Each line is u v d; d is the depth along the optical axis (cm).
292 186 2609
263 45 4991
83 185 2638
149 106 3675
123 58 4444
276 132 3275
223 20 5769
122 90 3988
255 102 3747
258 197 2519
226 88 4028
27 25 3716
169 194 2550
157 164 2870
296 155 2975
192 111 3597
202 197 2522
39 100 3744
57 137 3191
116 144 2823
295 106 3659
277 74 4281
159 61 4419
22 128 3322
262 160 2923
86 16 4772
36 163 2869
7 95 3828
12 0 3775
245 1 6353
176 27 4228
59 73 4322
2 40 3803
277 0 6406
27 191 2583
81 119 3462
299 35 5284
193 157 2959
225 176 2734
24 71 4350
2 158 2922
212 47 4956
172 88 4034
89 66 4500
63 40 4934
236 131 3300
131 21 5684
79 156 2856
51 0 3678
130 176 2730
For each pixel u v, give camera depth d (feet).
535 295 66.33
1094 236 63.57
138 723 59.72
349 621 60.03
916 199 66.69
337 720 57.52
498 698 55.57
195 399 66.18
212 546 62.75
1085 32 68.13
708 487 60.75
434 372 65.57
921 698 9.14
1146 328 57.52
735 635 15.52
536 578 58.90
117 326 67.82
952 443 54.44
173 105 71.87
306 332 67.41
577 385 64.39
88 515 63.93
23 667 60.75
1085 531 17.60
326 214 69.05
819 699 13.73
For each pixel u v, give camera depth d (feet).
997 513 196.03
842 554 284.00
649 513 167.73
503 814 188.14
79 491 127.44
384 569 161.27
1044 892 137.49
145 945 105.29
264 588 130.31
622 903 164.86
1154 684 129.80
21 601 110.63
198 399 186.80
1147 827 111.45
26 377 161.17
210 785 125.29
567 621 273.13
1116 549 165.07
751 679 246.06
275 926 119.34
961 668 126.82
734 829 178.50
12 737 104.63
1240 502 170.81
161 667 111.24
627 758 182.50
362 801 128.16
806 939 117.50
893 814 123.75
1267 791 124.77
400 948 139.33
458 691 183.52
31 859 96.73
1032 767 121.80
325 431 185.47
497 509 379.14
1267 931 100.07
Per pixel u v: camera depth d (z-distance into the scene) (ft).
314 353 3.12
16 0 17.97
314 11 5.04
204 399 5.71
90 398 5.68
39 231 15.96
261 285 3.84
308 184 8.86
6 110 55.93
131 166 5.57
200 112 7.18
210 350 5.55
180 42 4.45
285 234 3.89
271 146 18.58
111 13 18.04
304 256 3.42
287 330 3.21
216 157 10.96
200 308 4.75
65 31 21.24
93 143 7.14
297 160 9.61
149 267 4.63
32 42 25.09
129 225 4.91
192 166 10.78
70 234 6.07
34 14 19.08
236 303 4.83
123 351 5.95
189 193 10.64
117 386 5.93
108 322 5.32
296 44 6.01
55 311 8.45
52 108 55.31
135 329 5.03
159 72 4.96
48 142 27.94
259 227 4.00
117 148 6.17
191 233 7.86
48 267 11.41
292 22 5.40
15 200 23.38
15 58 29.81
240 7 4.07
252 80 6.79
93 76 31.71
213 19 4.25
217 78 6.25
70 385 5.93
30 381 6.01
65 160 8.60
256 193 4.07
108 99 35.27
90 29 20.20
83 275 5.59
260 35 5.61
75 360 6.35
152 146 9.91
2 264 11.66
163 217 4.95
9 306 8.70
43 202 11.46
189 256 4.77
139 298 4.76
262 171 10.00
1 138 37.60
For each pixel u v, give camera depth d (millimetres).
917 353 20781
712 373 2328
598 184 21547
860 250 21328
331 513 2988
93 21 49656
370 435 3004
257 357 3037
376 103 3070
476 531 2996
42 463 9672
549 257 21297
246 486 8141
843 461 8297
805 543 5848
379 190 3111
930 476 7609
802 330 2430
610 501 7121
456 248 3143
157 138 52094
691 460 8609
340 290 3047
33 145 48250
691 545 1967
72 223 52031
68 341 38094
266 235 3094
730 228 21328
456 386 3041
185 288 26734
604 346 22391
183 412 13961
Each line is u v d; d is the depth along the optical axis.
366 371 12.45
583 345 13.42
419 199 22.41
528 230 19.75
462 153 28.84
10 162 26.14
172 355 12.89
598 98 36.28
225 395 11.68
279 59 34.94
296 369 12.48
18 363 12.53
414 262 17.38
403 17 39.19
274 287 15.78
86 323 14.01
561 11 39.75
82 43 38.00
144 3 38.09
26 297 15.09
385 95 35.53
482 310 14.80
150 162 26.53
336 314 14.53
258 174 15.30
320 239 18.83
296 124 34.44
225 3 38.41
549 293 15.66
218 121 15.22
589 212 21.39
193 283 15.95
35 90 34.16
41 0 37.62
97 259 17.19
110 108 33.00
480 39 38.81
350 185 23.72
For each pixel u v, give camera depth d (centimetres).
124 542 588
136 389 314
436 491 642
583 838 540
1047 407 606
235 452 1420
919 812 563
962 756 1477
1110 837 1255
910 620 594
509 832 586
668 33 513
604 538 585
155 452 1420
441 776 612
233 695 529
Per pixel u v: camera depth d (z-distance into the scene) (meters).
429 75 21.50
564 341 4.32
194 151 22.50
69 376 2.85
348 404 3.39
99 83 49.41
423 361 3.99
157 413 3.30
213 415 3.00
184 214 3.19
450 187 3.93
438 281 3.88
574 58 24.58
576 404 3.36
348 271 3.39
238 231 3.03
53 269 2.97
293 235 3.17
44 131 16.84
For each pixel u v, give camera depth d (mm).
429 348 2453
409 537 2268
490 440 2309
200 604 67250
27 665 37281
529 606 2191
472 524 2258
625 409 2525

Directions. Up to and including the last line of the listing above, copy exactly every line from the one that contains "238 231 3.03" onward; leave out all others.

Task result.
238 231 3.03
53 269 2.97
293 235 3.17
44 131 16.84
For each pixel u v, give camera depth d (mm).
429 348 2453
409 537 2268
490 440 2309
200 604 67250
27 665 37281
529 606 2191
472 524 2258
625 409 2525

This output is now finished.